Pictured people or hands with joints
****************************************

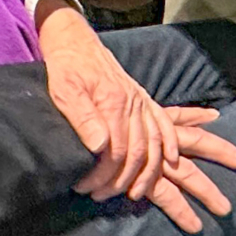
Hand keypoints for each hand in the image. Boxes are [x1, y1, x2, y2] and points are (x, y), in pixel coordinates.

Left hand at [38, 0, 177, 203]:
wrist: (75, 41)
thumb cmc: (66, 67)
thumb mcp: (65, 91)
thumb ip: (83, 119)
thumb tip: (99, 147)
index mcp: (114, 103)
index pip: (117, 152)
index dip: (102, 176)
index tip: (85, 187)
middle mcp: (134, 104)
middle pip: (138, 153)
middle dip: (120, 180)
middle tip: (99, 194)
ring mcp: (142, 102)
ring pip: (154, 144)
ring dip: (146, 172)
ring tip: (130, 192)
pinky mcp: (144, 99)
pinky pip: (165, 124)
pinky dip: (170, 144)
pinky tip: (169, 161)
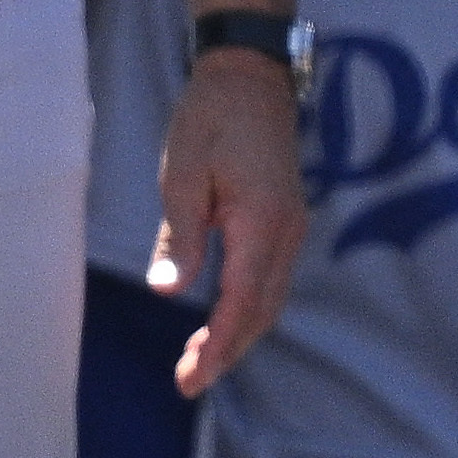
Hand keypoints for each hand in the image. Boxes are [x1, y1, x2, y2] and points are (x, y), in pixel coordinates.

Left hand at [150, 52, 309, 395]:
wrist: (250, 76)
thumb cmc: (210, 117)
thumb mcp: (182, 173)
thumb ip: (179, 237)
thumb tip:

****************************************

#### Work required
Starting with the line that contains "pinky pip: (165, 124)" and ending with the last line of the data above, transcribe exactly those lines and no others, without pictures.

#### Solution to this task
pinky pip: (165, 124)
pinky dip: (170, 144)
pinky tip: (169, 161)
Hand keypoints for each hand in the image. Boxes are [x1, y1, x2, y2] and points are (x, y), in pixel coordinates.

Left hand at [150, 52, 309, 395]:
wrist: (250, 76)
thumb cmc: (210, 117)
thumb mcp: (182, 173)
thumb ip: (179, 237)
thumb tip:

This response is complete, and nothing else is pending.